Organizing your projects

https://coderefinery.github.io/reproducible-research/organizing-projects/

Questions to audience

How do you collaborate on writing academic papers?
- These days most people I know seem to use overleaf. +1+1+1+1+1+1
- google drive/docs... +1+1
- I write most of the paper. At the beginning, I was doing it locally, but I moved to overleaf few years ago.
- we use MS words for writing papers and onedrive for storing different versions.+1+1
- Our university offers Overleaf licenses, but my colleagues prefer Word. So if I write a Latex document I always have to convert it in Word somehow for my collaborators comments.
  - You can comment pdfs, so maybe the can write their version into a comment and mark the line of text, instead of you going all the way to make it a word document?
How do you handle collaborative issues e.g. conflicting changes?
- discuss them and find the best wording/version
- My collaborators send me comments and I implement them with an highlight font (bold, color).
- Typically the main author was doing most of it, the others did changes, but the main author had the last word. If they were not sure, they would discuss it. +1+1
- Yeah, usually one main person integrates it all

Recording computational steps

https://coderefinery.github.io/reproducible-research/workflow-management/

I am using snakemake to make my project analyses part reproducible, accessible etc. Are there any workshops, courses you would recommend to become more fluent in Snakemake? I know they have good documentation online with some tutorials etc but still would like to have some more practise with it.
- There has been a training event recently https://training.pages.sigma2.no/tutorials/independent-jobs-in-parallel/, Recording: https://www.youtube.com/watch?v=GRWysq3y7jM#t=1h13m31s, which might mean that there will be other editions in the future? Super. Great, thanks!

Recording dependencies

https://coderefinery.github.io/reproducible-research/dependencies/

Regarding the python environments, what is a good practice to when deleting an environment (after saving the .yml file)?
I just recently learned about pyproject.toml files -> they are great. They let you set up your venv with a single file. it also offers to write extras like a "debug" setting, that also installs pytest or coverage, while the main configuration does not --> yes, i just learned about uv, which is suppose to be a good tool for those .toml files
.

https://coderefinery.github.io/reproducible-research/dependencies/#demo

Which version do you expect to be easiest to re-run? Why?
What problems do you anticipate in each solution?
- A:
  - It is possible to miss some critical libraries.
  - Hard to know what is there, have to search the text, easy to forget
- B:
  - Dependencies issues due to wrong version.

## Record extracts
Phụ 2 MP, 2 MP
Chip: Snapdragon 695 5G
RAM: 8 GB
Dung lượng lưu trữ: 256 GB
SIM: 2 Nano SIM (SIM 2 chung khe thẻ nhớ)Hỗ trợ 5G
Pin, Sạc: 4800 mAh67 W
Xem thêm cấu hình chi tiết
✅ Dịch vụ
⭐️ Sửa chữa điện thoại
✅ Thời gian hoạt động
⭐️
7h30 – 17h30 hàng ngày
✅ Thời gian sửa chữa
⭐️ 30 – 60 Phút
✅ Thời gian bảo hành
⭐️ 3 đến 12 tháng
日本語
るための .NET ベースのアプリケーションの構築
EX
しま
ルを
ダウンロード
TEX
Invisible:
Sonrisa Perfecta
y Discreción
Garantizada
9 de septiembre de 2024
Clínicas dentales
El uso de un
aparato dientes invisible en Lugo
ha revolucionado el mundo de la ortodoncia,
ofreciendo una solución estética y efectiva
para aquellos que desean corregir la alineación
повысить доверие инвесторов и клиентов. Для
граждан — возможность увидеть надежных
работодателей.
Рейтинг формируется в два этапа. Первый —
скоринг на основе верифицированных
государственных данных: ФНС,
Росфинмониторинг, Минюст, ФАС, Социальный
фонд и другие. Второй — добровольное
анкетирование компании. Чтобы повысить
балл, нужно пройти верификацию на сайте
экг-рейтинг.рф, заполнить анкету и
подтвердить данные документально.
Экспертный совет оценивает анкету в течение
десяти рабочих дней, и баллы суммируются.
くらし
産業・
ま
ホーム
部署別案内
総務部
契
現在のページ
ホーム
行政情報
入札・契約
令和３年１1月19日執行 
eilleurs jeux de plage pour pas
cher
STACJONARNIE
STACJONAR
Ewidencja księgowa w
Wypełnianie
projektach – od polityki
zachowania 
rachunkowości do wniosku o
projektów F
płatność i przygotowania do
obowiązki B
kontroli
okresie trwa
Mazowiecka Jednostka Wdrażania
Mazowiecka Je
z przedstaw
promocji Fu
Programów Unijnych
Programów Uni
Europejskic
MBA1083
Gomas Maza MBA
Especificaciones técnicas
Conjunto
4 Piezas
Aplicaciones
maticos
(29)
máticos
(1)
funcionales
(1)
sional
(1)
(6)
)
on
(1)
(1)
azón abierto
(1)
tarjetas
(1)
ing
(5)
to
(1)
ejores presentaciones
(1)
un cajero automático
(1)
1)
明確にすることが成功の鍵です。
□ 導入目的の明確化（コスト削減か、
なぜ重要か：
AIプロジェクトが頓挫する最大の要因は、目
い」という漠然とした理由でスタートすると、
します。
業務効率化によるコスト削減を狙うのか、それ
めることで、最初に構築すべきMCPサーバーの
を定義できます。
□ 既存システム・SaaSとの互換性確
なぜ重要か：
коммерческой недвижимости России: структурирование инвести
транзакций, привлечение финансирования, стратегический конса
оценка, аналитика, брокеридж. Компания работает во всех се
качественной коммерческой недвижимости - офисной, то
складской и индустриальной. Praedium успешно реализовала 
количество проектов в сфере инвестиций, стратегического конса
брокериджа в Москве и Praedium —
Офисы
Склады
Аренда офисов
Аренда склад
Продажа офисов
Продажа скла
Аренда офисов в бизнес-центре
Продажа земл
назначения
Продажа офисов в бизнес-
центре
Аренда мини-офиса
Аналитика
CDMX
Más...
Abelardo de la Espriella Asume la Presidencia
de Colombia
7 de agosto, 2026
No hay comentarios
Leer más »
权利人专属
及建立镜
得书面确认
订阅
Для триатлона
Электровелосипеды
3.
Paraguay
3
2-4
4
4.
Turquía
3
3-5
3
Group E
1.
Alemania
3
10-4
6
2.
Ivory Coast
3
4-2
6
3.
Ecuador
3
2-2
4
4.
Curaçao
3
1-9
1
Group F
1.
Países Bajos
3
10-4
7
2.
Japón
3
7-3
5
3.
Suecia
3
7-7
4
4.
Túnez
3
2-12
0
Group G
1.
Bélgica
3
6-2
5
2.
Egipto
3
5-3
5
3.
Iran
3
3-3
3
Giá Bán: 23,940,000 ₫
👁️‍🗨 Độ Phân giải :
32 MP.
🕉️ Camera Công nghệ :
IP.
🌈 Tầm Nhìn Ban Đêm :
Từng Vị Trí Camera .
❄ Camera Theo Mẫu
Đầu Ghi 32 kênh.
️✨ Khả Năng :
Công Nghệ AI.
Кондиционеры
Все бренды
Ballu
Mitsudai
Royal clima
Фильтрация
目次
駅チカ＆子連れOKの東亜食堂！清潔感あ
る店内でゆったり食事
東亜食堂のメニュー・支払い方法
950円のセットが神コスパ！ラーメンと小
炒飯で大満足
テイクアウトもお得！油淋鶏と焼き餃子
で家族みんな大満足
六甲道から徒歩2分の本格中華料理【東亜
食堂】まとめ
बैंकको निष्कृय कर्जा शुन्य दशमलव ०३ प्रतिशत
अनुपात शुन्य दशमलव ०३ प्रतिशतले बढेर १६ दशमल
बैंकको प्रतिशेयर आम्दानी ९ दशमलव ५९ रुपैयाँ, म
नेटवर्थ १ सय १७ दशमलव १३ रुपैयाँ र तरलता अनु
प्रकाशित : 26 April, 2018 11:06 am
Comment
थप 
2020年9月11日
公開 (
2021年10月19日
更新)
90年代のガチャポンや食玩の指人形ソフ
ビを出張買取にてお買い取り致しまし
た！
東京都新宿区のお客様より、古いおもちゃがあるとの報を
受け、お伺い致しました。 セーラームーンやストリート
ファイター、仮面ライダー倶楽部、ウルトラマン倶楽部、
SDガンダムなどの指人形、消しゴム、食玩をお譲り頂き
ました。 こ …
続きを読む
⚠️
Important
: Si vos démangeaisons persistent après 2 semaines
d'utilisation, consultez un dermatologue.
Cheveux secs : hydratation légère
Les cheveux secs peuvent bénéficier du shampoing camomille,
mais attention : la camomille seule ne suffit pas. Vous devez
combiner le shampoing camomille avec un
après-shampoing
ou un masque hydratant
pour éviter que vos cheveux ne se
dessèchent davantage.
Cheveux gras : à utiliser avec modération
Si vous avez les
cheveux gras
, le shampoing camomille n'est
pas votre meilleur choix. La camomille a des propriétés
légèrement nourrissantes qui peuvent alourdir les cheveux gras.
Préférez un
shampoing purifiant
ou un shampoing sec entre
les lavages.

## The task
Reproduce the part of the reproducible-research notes starting at "- These days" and ending at "a word document?". The records have no connection to the reproducible-research notes.

## Output for this exercise
- These days most people I know seem to use overleaf. +1+1+1+1+1+1
- google drive/docs... +1+1
- I write most of the paper. At the beginning, I was doing it locally, but I moved to overleaf few years ago.
- we use MS words for writing papers and onedrive for storing different versions.+1+1
- Our university offers Overleaf licenses, but my colleagues prefer Word. So if I write a Latex document I always have to convert it in Word somehow for my collaborators comments.
  - You can comment pdfs, so maybe the can write their version into a comment and mark the line of text, instead of you going all the way to make it a word document?